• Arbeitsschritte:
**1.** Wie hoch ist laut dem Lesetext der Jahresbeitrag im Verein Sterbehilfe Deutschland?
**2.** Schreib den Abschnitt des Lesetexts von "Roger Kusch ist" bis "Möglichkeiten des Weiterlebens." neu und setze dabei "Mitgliedsbeitrag" an die Stelle von "Jahresbeitrag".

Über uns in der Wohnung hat Rudolf Meier (Name geändert, d. Red.) etwas getan, was Juristen "freiverantwortlichen Suizid in eigener Tatherrschaft" nennen. Kusch hat dabei geholfen. Er hat Medikamente, über die laut Kusch ein Arzt ein Rezept ausgestellt hatte, Meier zur Verfügung gestellt. Das ist keine Straftat. Laufen wir aber nicht davon wie Diebe in der Nacht? Ganz allein liegt Meier auf seinem Bett. Zwei leere Becher auf dem Nachttisch.
Roger Kusch ist Vorsitzender des Vereins Sterbehilfe Deutschland (StHD). Für einen Jahresbeitrag von 200 Euro kann ein Mitglied auf eigenen Wunsch und nach Prüfung der Voraussetzungen Suizidhilfe erhalten; rund 600 Mitglieder hat der Verein derzeit. Man kann auch einmalig fürs ganze Leben 2000 Euro zahlen. Für einmalig 7000 Euro gibt es die "Mitgliedschaft S". Bei ihr "bemüht" sich der Verein laut Satzung, "besonders zügig zu klären", ob die in den "ethischen Grundsätzen" von StHD genannten Voraussetzungen erfüllt sind. Dazu zählen Volljährigkeit, Einsichtsfähigkeit und die "Auseinandersetzung mit Alternativen" zur Selbsttötung, die Beschäftigung mit Möglichkeiten des Weiterlebens.

• Datenauszüge:
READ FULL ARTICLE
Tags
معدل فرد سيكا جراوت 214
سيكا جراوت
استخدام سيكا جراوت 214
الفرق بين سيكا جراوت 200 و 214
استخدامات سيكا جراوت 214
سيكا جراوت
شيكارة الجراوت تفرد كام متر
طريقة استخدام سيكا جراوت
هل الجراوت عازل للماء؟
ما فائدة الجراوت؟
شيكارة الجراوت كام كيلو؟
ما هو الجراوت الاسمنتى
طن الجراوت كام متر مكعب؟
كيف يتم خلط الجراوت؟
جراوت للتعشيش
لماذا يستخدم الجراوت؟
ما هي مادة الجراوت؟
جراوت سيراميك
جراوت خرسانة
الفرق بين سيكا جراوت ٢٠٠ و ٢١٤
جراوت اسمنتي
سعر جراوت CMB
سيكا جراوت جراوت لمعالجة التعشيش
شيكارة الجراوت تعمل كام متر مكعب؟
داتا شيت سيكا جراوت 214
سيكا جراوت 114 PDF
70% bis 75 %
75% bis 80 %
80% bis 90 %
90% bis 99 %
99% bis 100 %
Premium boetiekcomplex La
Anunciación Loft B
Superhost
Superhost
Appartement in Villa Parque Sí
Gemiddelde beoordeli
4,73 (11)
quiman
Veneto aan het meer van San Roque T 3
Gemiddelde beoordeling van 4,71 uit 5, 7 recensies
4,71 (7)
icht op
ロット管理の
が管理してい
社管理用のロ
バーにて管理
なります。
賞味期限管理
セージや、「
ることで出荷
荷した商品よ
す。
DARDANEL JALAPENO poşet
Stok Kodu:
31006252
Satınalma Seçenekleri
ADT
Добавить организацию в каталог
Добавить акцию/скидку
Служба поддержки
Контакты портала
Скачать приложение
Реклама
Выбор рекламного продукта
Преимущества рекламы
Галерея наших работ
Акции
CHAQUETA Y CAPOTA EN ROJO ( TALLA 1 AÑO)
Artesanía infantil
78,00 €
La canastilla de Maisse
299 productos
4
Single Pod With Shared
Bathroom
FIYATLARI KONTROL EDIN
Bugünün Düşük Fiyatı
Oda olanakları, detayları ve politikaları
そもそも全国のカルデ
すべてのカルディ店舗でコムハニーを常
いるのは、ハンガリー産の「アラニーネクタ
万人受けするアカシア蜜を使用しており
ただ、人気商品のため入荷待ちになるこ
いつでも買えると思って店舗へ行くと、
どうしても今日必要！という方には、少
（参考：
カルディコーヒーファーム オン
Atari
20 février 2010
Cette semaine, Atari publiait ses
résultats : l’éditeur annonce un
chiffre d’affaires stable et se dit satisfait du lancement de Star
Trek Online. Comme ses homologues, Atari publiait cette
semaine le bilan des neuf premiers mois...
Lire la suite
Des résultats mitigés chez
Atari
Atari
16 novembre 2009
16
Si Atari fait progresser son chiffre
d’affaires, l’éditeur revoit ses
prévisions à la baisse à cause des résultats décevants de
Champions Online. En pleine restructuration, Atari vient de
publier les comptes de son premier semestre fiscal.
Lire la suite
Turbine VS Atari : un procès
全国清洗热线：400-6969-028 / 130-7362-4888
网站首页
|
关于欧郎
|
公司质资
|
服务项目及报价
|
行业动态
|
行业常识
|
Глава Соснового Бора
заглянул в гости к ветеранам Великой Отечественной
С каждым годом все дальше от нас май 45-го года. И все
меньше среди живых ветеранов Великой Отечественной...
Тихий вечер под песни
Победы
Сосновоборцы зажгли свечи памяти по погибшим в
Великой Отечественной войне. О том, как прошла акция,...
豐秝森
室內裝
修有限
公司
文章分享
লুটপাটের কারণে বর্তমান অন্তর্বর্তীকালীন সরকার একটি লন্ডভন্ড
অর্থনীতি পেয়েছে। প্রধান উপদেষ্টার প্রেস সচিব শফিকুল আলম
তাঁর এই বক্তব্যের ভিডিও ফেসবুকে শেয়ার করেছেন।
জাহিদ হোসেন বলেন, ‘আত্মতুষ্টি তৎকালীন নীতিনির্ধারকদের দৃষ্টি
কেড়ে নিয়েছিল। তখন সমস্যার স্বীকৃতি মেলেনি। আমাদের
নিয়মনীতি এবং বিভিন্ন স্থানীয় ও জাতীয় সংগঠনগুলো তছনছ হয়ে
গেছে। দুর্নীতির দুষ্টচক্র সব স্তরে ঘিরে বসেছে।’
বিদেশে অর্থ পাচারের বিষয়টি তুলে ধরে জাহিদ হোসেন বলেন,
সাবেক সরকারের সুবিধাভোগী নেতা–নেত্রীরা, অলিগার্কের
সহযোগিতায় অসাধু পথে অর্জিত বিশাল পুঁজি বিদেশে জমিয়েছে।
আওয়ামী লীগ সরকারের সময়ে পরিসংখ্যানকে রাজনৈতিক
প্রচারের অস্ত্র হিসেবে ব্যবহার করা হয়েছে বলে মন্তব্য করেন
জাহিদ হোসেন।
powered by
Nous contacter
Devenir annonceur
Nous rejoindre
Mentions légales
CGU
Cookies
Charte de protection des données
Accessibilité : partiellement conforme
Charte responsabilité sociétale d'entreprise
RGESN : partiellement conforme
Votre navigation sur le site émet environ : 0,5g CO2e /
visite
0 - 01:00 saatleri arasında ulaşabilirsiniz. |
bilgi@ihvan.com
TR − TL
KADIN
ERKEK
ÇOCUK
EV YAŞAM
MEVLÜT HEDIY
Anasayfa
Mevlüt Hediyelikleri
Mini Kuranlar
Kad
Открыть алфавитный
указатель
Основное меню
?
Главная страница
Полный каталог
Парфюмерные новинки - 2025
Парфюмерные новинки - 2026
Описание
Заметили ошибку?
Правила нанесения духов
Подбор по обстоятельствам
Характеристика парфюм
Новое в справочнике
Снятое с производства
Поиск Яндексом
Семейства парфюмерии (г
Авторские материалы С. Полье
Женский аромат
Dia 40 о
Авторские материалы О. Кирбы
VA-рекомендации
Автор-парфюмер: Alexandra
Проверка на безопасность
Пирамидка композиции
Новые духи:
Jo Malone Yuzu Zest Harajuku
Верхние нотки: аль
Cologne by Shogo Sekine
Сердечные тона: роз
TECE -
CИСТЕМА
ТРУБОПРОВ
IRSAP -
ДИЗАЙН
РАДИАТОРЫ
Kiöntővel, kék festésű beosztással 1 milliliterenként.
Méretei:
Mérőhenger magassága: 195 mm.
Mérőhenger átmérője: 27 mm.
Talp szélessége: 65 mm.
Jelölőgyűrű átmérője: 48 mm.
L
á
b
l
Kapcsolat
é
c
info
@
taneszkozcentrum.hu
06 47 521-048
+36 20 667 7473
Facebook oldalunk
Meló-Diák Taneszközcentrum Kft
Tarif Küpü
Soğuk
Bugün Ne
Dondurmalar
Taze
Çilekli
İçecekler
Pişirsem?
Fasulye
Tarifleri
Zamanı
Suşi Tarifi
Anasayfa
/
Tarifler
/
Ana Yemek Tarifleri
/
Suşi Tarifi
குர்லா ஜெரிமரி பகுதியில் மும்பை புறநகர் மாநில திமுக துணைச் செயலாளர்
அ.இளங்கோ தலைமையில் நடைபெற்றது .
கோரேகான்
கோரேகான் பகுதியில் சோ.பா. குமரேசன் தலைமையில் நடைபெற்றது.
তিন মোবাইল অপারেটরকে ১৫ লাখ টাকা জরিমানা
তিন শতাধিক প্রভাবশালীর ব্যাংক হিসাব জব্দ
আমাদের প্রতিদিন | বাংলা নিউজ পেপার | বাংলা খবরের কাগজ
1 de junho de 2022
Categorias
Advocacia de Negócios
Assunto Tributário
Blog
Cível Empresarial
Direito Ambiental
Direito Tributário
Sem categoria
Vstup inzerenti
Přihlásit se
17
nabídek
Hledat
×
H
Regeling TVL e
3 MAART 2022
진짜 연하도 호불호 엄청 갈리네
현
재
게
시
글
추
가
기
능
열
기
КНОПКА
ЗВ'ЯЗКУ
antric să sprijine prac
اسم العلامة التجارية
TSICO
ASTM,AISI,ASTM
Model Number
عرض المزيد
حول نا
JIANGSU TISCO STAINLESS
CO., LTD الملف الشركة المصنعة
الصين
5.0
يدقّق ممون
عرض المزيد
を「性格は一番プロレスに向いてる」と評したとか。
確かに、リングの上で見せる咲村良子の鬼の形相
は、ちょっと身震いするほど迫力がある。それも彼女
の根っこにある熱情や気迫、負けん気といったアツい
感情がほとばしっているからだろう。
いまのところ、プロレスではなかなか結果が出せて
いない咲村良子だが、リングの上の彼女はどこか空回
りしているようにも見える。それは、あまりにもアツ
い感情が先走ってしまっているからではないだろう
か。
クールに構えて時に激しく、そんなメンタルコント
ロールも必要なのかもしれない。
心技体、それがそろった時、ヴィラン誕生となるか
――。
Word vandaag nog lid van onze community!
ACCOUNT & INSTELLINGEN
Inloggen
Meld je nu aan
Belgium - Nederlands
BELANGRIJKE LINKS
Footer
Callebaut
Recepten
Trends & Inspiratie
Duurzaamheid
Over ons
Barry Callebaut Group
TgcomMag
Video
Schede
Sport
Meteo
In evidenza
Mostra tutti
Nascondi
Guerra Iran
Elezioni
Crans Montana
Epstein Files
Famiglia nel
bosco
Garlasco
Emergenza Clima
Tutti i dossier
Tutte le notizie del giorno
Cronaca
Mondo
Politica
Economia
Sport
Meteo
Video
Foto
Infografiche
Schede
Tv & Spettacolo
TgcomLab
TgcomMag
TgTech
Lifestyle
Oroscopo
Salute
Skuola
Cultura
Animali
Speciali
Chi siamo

• Antworten je Eintrag:
**1.** 200 Euro.

**2.**
Roger Kusch ist Vorsitzender des Vereins Sterbehilfe Deutschland (StHD). Für einen Mitgliedsbeitrag von 200 Euro kann ein Mitglied auf eigenen Wunsch und nach Prüfung der Voraussetzungen Suizidhilfe erhalten; rund 600 Mitglieder hat der Verein derzeit. Man kann auch einmalig fürs ganze Leben 2000 Euro zahlen. Für einmalig 7000 Euro gibt es die "Mitgliedschaft S". Bei ihr "bemüht" sich der Verein laut Satzung, "besonders zügig zu klären", ob die in den "ethischen Grundsätzen" von StHD genannten Voraussetzungen erfüllt sind. Dazu zählen Volljährigkeit, Einsichtsfähigkeit und die "Auseinandersetzung mit Alternativen" zur Selbsttötung, die Beschäftigung mit Möglichkeiten des Weiterlebens.